__Exercise data__:
_ _ _

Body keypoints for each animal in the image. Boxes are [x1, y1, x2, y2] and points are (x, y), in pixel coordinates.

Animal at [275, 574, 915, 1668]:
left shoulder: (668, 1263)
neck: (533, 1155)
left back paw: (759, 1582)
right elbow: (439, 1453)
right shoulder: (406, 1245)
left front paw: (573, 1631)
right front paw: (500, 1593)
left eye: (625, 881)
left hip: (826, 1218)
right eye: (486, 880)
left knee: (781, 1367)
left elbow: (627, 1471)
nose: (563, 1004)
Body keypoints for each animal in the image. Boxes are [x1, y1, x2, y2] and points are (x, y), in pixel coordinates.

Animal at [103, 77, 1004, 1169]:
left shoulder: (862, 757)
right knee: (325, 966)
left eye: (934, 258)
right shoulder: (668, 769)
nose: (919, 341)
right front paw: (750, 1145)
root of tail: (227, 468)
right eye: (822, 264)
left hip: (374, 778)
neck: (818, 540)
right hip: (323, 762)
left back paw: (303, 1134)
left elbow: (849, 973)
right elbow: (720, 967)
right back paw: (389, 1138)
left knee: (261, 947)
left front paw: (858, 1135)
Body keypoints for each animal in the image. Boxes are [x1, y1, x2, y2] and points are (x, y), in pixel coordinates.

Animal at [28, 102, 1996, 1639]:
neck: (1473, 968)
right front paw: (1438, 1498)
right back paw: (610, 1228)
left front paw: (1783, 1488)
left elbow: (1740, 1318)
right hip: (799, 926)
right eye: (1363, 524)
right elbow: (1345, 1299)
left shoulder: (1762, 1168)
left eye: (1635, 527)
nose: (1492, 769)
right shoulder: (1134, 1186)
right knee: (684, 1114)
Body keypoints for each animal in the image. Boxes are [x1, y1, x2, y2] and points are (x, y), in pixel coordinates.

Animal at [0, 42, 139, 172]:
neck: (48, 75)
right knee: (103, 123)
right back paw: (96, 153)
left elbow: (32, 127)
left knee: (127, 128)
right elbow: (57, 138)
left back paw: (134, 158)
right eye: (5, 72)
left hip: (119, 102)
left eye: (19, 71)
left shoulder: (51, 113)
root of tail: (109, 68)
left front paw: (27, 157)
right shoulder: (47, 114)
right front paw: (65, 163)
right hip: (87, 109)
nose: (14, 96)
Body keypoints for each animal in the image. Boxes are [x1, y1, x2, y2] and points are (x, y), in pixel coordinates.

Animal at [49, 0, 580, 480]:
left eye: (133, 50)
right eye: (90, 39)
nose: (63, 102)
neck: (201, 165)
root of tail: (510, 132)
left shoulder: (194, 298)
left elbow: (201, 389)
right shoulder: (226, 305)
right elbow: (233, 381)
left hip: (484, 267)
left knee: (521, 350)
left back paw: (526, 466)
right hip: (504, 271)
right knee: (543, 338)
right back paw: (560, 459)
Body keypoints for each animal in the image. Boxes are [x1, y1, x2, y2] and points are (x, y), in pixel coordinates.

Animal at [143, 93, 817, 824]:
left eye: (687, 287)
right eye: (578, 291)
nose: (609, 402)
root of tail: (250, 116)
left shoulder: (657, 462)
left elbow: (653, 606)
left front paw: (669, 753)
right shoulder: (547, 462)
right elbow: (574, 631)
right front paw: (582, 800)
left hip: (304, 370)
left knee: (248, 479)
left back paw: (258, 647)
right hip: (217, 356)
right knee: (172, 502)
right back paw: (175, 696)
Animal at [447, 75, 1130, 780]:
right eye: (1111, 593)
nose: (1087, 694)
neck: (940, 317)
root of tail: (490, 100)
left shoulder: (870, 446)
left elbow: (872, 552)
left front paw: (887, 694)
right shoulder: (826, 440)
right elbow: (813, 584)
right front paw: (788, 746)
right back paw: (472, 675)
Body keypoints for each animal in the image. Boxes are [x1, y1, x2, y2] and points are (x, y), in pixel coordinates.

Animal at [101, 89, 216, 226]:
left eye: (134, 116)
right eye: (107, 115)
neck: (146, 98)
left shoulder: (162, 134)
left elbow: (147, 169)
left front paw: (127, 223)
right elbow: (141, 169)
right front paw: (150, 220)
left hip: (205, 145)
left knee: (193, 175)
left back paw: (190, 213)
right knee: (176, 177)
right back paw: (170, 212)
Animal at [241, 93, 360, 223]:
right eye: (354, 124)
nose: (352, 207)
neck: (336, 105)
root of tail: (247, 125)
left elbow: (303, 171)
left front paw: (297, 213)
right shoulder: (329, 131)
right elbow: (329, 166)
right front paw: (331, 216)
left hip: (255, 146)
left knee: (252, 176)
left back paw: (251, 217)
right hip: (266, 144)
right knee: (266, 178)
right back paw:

_ _ _

__What you need to do__: Beginning with the line containing "left elbow: (872, 552)" in the material above, copy every line exactly until you have copied the line containing "right front paw: (150, 220)".

__Task answer__:
left elbow: (872, 552)
left front paw: (887, 694)
right shoulder: (826, 440)
right elbow: (813, 584)
right front paw: (788, 746)
right back paw: (472, 675)
Body keypoints for each animal in the image. Boxes are [x1, y1, x2, y2] and points are (x, y), in pixel coordinates.

Animal at [101, 89, 216, 226]:
left eye: (134, 116)
right eye: (107, 115)
neck: (146, 98)
left shoulder: (162, 134)
left elbow: (147, 169)
left front paw: (127, 223)
right elbow: (141, 169)
right front paw: (150, 220)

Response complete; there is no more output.